The Savage Coloniser Show is a collaboration
“It’s a really moving, beautiful production. The artistry around it is incredible. It’s such a collaborative thing. I wrote it, but the director, Anapela, she crafted it as a theatre work. And then of course there’s the fabulous actors and the choreographer and all the other amazing people, it’s a real collaborative piece.
"It talks about racism and colonisation. Those are the two big things that we tackle. It’s held in this beautiful basket of Samoan, pre-colonisation traditional stories and spirituality. That bookends this show, which is quite stunning to me.
"The main things in there are looking really unflinchingly at racism, specifically in Aotearoa, but it’s incredibly universal, and colonisation, 250 years down the line, where we are now and how savaged we’ve been by it. That’s it, in a nutshell.”

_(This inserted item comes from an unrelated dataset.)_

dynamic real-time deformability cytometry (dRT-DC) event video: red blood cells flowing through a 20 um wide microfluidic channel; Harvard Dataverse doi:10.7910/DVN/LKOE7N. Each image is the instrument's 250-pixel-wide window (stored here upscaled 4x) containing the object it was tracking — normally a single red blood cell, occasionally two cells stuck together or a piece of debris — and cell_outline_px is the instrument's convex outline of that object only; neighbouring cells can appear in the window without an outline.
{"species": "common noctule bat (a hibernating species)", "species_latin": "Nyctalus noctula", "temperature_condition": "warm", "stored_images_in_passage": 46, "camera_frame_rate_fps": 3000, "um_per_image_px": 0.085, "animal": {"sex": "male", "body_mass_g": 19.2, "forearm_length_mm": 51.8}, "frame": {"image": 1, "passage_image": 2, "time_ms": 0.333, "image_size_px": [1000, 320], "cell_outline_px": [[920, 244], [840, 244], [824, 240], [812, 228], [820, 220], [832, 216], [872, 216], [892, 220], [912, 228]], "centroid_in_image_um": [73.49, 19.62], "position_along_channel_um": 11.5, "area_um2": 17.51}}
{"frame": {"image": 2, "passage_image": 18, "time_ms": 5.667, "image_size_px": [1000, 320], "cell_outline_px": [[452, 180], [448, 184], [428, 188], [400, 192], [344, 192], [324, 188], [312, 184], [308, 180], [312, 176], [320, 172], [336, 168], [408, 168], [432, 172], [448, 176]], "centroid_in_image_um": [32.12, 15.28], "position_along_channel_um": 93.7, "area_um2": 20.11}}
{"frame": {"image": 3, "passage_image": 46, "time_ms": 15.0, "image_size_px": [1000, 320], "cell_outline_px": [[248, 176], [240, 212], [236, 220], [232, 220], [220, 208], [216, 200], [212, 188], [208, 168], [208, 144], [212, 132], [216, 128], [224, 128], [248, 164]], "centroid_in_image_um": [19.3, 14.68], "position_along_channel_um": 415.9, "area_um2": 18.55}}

I don’t think rightwing people will come to the play
“I think we will get the audiences that we usually attract, which are people like ourselves, and I also think that people who are more open-minded from outside our demographic will come anyway, the usual kind of arts and theatre goers. I don’t think hard rightwing people are going to be there. I really hope that people who are kind of centrist and don’t know which way to fall, I really hope that they will come and allow themselves to be open to this ‘dangerous’ poetry.”
All good art is about big ideas
"All good art is about big ideas. Poetry is important because it exposes a kind of a structure, a machinery, that is accepted and not often, or not in a creative way, experienced. I think that that’s a thing about poetry, it is akin to the spiritual for me, I think that is something that happens in this show and that happened in Wild Dogs Under My Skirt. Anapela and myself, we have something in common in that we both kind of channel our work. I channel it onto the page and she channels it onto the stage. There is honestly a spiritual aspect to it. There’s a whole ‘nother level going on there. That’s why people have, apart from totally freaking out and doing all the ridiculous controversy, people leave in tears. People come to me clutching their hearts afterwards, saying ‘you told my story, no one’s ever said these things that have been in my heart, like this, before’. There is that other aspect of it, I think.”
The Savage Coloniser Show, directed by Anapela Polata’ivao runs from 9-12 March at the Q Theatre, as part of the Auckland Arts Festival, followed by a performance on 28 March at the Lake Wānaka Centre, as part of the Wānaka Festival of Colour.